══ Page extract ══
Skip site navigation (1) Skip section navigation (2)

Re: Memory Issue with array_agg?

From: Pavel Stehule <pavel(dot)stehule(at)gmail(dot)com>
To: Robert Sosinski <rsosinski(at)ticketevolution(dot)com>
Cc: "pgsql-general(at)postgresql(dot)org >> PG-General Mailing List" <pgsql-general(at)postgresql(dot)org>
Subject: Re: Memory Issue with array_agg?
Date: 2013-08-20 17:49:13
Message-ID: CAFj8pRBv0Wms3WL-aLiFBhXtE4Sg565SnHB84L-PRDFg4SxkFQ@mail.gmail.com (view raw or flat)
Thread:
Lists: pgsql-general
Hello

It is strange. I am trying to simulate it without success. On 1 M rows
where every id is 2 times duplicated

processing string_agg .. cca 30MB

processing array_agg cca 32MB

postgres=# create table foo(a int, b varchar);
CREATE TABLE
postgres=# insert into foo select i, md5(i::text) from
generate_series(1,1000000) g(i);
INSERT 0 1000000
postgres=# insert into foo select i, md5(i::text) from
generate_series(1,1000000) g(i);
INSERT 0 1000000
postgres=# CREATE INDEX on foo(b);
CREATE INDEX
postgres=# ANALYZE foo;
ANALYZE
postgres=# explain analyze select string_agg(a::text,',') from foo group by
b;
                                                         QUERY
PLAN
----------------------------------------------------------------------------------------------------------------------------
 GroupAggregate  (cost=410045.19..447831.37 rows=1022895 width=37) (actual
time=10195.972..14993.493 rows=1000000 loops=1)
═══
- [Request]:
Answer these about the mailing list reply above:
1. About how much memory did processing array_agg take?
2. What columns, with their types, were used to create the table foo?
3. How many rows did each INSERT statement add?
══ Listed records ══
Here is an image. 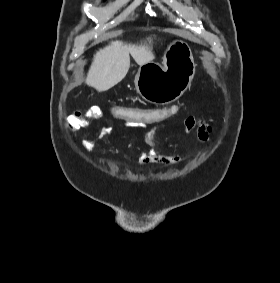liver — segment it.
Wrapping results in <instances>:
<instances>
[{"mask_svg": "<svg viewBox=\"0 0 280 283\" xmlns=\"http://www.w3.org/2000/svg\"><path fill=\"white\" fill-rule=\"evenodd\" d=\"M149 45L127 44L112 41L94 55L85 83L98 92L108 90L118 84L126 76L130 67V54L138 65L151 62L154 58L151 39Z\"/></svg>", "mask_w": 280, "mask_h": 283, "instance_id": "6515ba94", "label": "liver"}]
</instances>
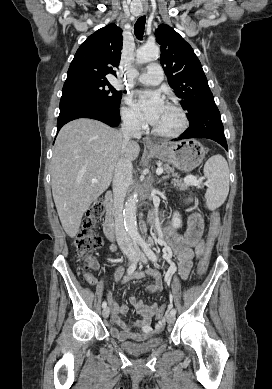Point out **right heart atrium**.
I'll return each mask as SVG.
<instances>
[{"label":"right heart atrium","instance_id":"right-heart-atrium-1","mask_svg":"<svg viewBox=\"0 0 272 389\" xmlns=\"http://www.w3.org/2000/svg\"><path fill=\"white\" fill-rule=\"evenodd\" d=\"M121 117L124 123L133 129H141L144 125L141 113L130 103L128 98L123 99Z\"/></svg>","mask_w":272,"mask_h":389}]
</instances>
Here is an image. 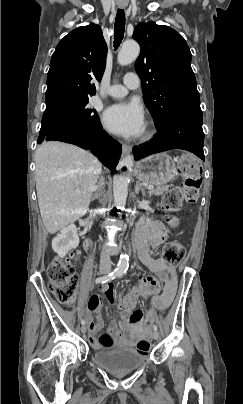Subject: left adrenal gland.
Returning a JSON list of instances; mask_svg holds the SVG:
<instances>
[{"label": "left adrenal gland", "instance_id": "1", "mask_svg": "<svg viewBox=\"0 0 243 404\" xmlns=\"http://www.w3.org/2000/svg\"><path fill=\"white\" fill-rule=\"evenodd\" d=\"M139 192H141L142 196H146L144 186H140V182H136L135 194H139Z\"/></svg>", "mask_w": 243, "mask_h": 404}]
</instances>
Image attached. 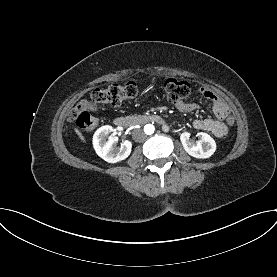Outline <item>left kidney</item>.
Masks as SVG:
<instances>
[{
    "instance_id": "5707ae66",
    "label": "left kidney",
    "mask_w": 277,
    "mask_h": 277,
    "mask_svg": "<svg viewBox=\"0 0 277 277\" xmlns=\"http://www.w3.org/2000/svg\"><path fill=\"white\" fill-rule=\"evenodd\" d=\"M200 141L194 143L190 140V134L184 132L180 136L184 150L192 157L205 159L211 157L216 151V142L207 133L200 132L197 134Z\"/></svg>"
}]
</instances>
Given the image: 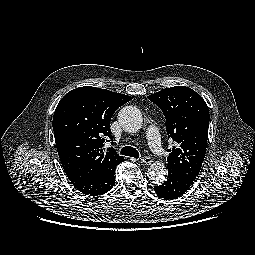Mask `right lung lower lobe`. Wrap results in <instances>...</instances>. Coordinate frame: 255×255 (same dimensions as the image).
<instances>
[{
	"instance_id": "right-lung-lower-lobe-1",
	"label": "right lung lower lobe",
	"mask_w": 255,
	"mask_h": 255,
	"mask_svg": "<svg viewBox=\"0 0 255 255\" xmlns=\"http://www.w3.org/2000/svg\"><path fill=\"white\" fill-rule=\"evenodd\" d=\"M114 170L107 174L87 178H69L73 186L85 195L97 196L112 189L115 183Z\"/></svg>"
}]
</instances>
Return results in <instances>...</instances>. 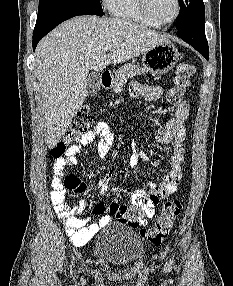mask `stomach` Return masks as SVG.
I'll list each match as a JSON object with an SVG mask.
<instances>
[{
    "label": "stomach",
    "instance_id": "1",
    "mask_svg": "<svg viewBox=\"0 0 233 286\" xmlns=\"http://www.w3.org/2000/svg\"><path fill=\"white\" fill-rule=\"evenodd\" d=\"M180 57L178 49L171 41L161 42L143 54V66L152 74L167 73L176 65Z\"/></svg>",
    "mask_w": 233,
    "mask_h": 286
}]
</instances>
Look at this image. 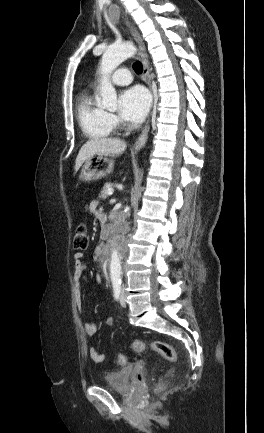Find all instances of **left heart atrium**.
I'll use <instances>...</instances> for the list:
<instances>
[{
  "mask_svg": "<svg viewBox=\"0 0 264 433\" xmlns=\"http://www.w3.org/2000/svg\"><path fill=\"white\" fill-rule=\"evenodd\" d=\"M149 107V94L140 86L126 89L119 97V115L125 122H141L145 118Z\"/></svg>",
  "mask_w": 264,
  "mask_h": 433,
  "instance_id": "left-heart-atrium-1",
  "label": "left heart atrium"
}]
</instances>
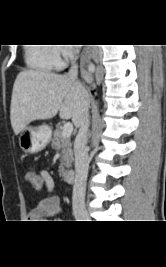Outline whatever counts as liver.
Here are the masks:
<instances>
[{"label":"liver","mask_w":166,"mask_h":267,"mask_svg":"<svg viewBox=\"0 0 166 267\" xmlns=\"http://www.w3.org/2000/svg\"><path fill=\"white\" fill-rule=\"evenodd\" d=\"M90 99L85 88L67 75L42 71H22L13 85L10 107L11 126L16 135L36 120L72 119L79 127Z\"/></svg>","instance_id":"1"}]
</instances>
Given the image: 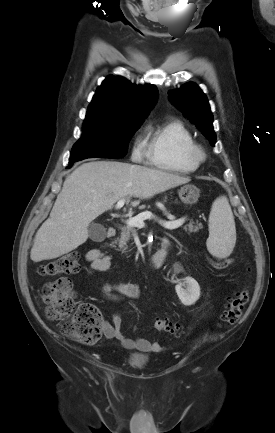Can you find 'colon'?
<instances>
[{
	"label": "colon",
	"instance_id": "5ec220e1",
	"mask_svg": "<svg viewBox=\"0 0 275 433\" xmlns=\"http://www.w3.org/2000/svg\"><path fill=\"white\" fill-rule=\"evenodd\" d=\"M215 268H225L229 261L212 262ZM79 254L70 252L51 260L39 269L43 276H55L54 281L44 285L43 301L47 304L46 316L49 320L62 323L63 331L79 342L90 345L101 337L102 314L91 303L76 306L75 293L69 276L80 271ZM249 300L246 288L239 289L231 296L222 314V320L227 325L236 324L242 317L245 305ZM154 327L174 335L181 334V326L168 319H157Z\"/></svg>",
	"mask_w": 275,
	"mask_h": 433
}]
</instances>
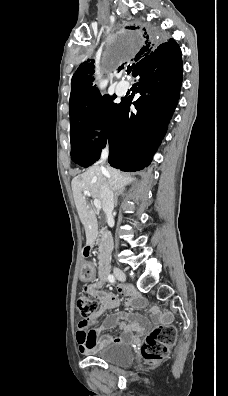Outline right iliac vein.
Returning a JSON list of instances; mask_svg holds the SVG:
<instances>
[{"mask_svg":"<svg viewBox=\"0 0 228 396\" xmlns=\"http://www.w3.org/2000/svg\"><path fill=\"white\" fill-rule=\"evenodd\" d=\"M113 271H114L115 277H116L119 281H122V282L126 281V275H125V273H124L120 268L114 267V268H113Z\"/></svg>","mask_w":228,"mask_h":396,"instance_id":"63e3f726","label":"right iliac vein"}]
</instances>
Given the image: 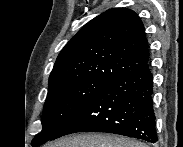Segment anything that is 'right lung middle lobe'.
<instances>
[{
  "mask_svg": "<svg viewBox=\"0 0 183 147\" xmlns=\"http://www.w3.org/2000/svg\"><path fill=\"white\" fill-rule=\"evenodd\" d=\"M109 82L84 79L49 87L42 115V131L35 136L37 147L59 132L62 125Z\"/></svg>",
  "mask_w": 183,
  "mask_h": 147,
  "instance_id": "obj_1",
  "label": "right lung middle lobe"
}]
</instances>
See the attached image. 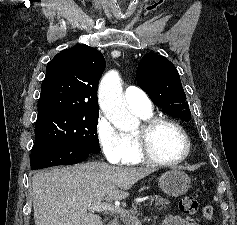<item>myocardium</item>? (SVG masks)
Returning <instances> with one entry per match:
<instances>
[{
  "label": "myocardium",
  "instance_id": "1",
  "mask_svg": "<svg viewBox=\"0 0 237 225\" xmlns=\"http://www.w3.org/2000/svg\"><path fill=\"white\" fill-rule=\"evenodd\" d=\"M167 125L175 128L185 141V152L175 160H164L158 158L151 147V136L160 126ZM133 139L136 145L137 154L141 161L160 166H174L183 162L190 154L191 141L185 129L176 121L161 117L149 118L144 120L138 132L134 133Z\"/></svg>",
  "mask_w": 237,
  "mask_h": 225
}]
</instances>
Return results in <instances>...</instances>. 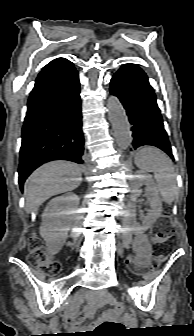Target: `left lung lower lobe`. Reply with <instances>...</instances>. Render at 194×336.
<instances>
[{
  "mask_svg": "<svg viewBox=\"0 0 194 336\" xmlns=\"http://www.w3.org/2000/svg\"><path fill=\"white\" fill-rule=\"evenodd\" d=\"M110 93L119 98L132 125L133 148L151 145L173 160L156 95L145 72L134 64L123 65L112 77Z\"/></svg>",
  "mask_w": 194,
  "mask_h": 336,
  "instance_id": "left-lung-lower-lobe-1",
  "label": "left lung lower lobe"
}]
</instances>
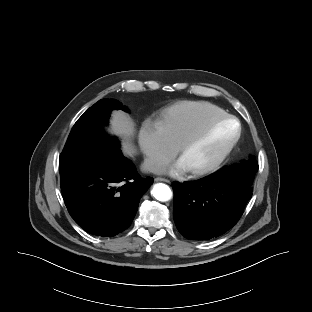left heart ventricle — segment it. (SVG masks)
<instances>
[{"label": "left heart ventricle", "instance_id": "obj_1", "mask_svg": "<svg viewBox=\"0 0 312 312\" xmlns=\"http://www.w3.org/2000/svg\"><path fill=\"white\" fill-rule=\"evenodd\" d=\"M236 132V124L232 121L215 126L204 138L190 146L182 158L189 168L203 165L218 154Z\"/></svg>", "mask_w": 312, "mask_h": 312}]
</instances>
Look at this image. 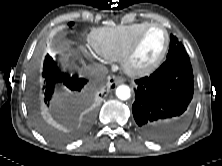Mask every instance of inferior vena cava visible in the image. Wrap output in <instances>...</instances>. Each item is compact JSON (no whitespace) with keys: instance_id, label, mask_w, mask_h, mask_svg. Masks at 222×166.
I'll list each match as a JSON object with an SVG mask.
<instances>
[{"instance_id":"obj_1","label":"inferior vena cava","mask_w":222,"mask_h":166,"mask_svg":"<svg viewBox=\"0 0 222 166\" xmlns=\"http://www.w3.org/2000/svg\"><path fill=\"white\" fill-rule=\"evenodd\" d=\"M107 73V67L101 64L89 65L85 70V75L90 79H94L95 81L103 80Z\"/></svg>"}]
</instances>
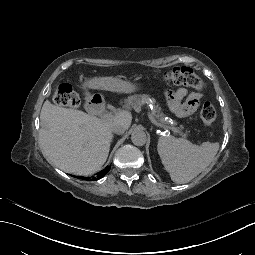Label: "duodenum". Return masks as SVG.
Returning <instances> with one entry per match:
<instances>
[{
    "mask_svg": "<svg viewBox=\"0 0 255 255\" xmlns=\"http://www.w3.org/2000/svg\"><path fill=\"white\" fill-rule=\"evenodd\" d=\"M85 106L89 114L94 117H101L105 113V103L99 94L92 93L89 88L84 91Z\"/></svg>",
    "mask_w": 255,
    "mask_h": 255,
    "instance_id": "1",
    "label": "duodenum"
}]
</instances>
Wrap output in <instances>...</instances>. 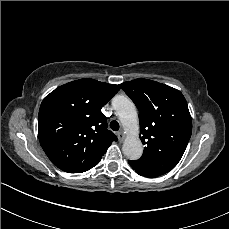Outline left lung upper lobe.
Wrapping results in <instances>:
<instances>
[{
	"label": "left lung upper lobe",
	"mask_w": 229,
	"mask_h": 229,
	"mask_svg": "<svg viewBox=\"0 0 229 229\" xmlns=\"http://www.w3.org/2000/svg\"><path fill=\"white\" fill-rule=\"evenodd\" d=\"M119 86L140 112V139L146 145L141 158L132 162L152 177L169 172L180 161L192 133L186 99L175 88L143 78Z\"/></svg>",
	"instance_id": "left-lung-upper-lobe-1"
}]
</instances>
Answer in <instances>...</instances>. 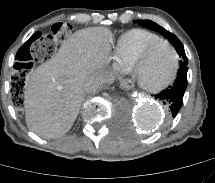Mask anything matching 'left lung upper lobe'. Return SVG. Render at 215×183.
Returning <instances> with one entry per match:
<instances>
[{"label": "left lung upper lobe", "mask_w": 215, "mask_h": 183, "mask_svg": "<svg viewBox=\"0 0 215 183\" xmlns=\"http://www.w3.org/2000/svg\"><path fill=\"white\" fill-rule=\"evenodd\" d=\"M144 27H147L151 30L157 31L159 32L162 36H164L166 39H168L172 45L175 47L176 51L178 52L181 61H180V66L182 65H187V57L184 51V47L182 45V43L180 42V40L173 35L172 33L168 32L167 30H165L164 28H162L161 26L157 25L156 23L150 21V20H138V21H134Z\"/></svg>", "instance_id": "left-lung-upper-lobe-1"}]
</instances>
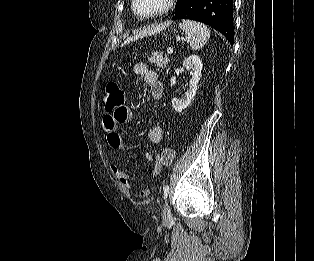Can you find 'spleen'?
Listing matches in <instances>:
<instances>
[{
	"mask_svg": "<svg viewBox=\"0 0 314 261\" xmlns=\"http://www.w3.org/2000/svg\"><path fill=\"white\" fill-rule=\"evenodd\" d=\"M179 27L191 39L190 47L192 50L202 48L210 38V29L199 22L192 20H183Z\"/></svg>",
	"mask_w": 314,
	"mask_h": 261,
	"instance_id": "1",
	"label": "spleen"
}]
</instances>
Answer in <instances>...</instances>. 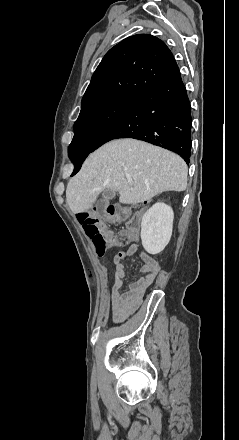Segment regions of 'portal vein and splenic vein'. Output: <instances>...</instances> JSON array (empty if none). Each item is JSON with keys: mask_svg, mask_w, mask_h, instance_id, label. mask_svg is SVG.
Returning a JSON list of instances; mask_svg holds the SVG:
<instances>
[{"mask_svg": "<svg viewBox=\"0 0 239 440\" xmlns=\"http://www.w3.org/2000/svg\"><path fill=\"white\" fill-rule=\"evenodd\" d=\"M128 182H130V184H131V182H132V178H128Z\"/></svg>", "mask_w": 239, "mask_h": 440, "instance_id": "portal-vein-and-splenic-vein-1", "label": "portal vein and splenic vein"}]
</instances>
═══
- [Task output]:
1. About 32MB.
2. a int and b varchar.
3. 1,000,000 rows.